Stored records
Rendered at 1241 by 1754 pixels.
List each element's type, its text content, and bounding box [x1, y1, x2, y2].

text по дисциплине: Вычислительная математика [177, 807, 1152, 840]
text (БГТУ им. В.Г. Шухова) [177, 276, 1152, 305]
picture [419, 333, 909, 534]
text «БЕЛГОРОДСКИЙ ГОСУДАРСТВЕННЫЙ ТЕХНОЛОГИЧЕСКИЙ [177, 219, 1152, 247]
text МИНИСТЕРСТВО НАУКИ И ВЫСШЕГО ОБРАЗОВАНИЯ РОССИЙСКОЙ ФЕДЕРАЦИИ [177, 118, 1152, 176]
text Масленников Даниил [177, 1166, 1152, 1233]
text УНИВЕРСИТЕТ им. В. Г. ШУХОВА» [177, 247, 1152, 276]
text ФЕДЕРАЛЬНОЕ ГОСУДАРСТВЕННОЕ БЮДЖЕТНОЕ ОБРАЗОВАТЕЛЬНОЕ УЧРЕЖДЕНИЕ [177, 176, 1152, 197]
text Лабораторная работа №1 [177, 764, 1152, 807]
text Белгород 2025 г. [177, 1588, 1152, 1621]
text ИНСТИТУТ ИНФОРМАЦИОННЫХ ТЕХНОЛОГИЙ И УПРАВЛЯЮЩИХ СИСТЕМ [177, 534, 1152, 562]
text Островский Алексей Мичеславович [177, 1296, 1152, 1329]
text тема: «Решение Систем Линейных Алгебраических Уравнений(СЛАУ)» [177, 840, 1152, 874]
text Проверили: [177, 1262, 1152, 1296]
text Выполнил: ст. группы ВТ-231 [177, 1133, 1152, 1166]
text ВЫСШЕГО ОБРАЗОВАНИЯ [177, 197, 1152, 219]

■ Requirement
Find every line in the records above that contains the word "ВЫСШЕГО", and copy each one.

■ Solution below
text МИНИСТЕРСТВО НАУКИ И ВЫСШЕГО ОБРАЗОВАНИЯ РОССИЙСКОЙ ФЕДЕРАЦИИ [177, 118, 1152, 176]
text ВЫСШЕГО ОБРАЗОВАНИЯ [177, 197, 1152, 219]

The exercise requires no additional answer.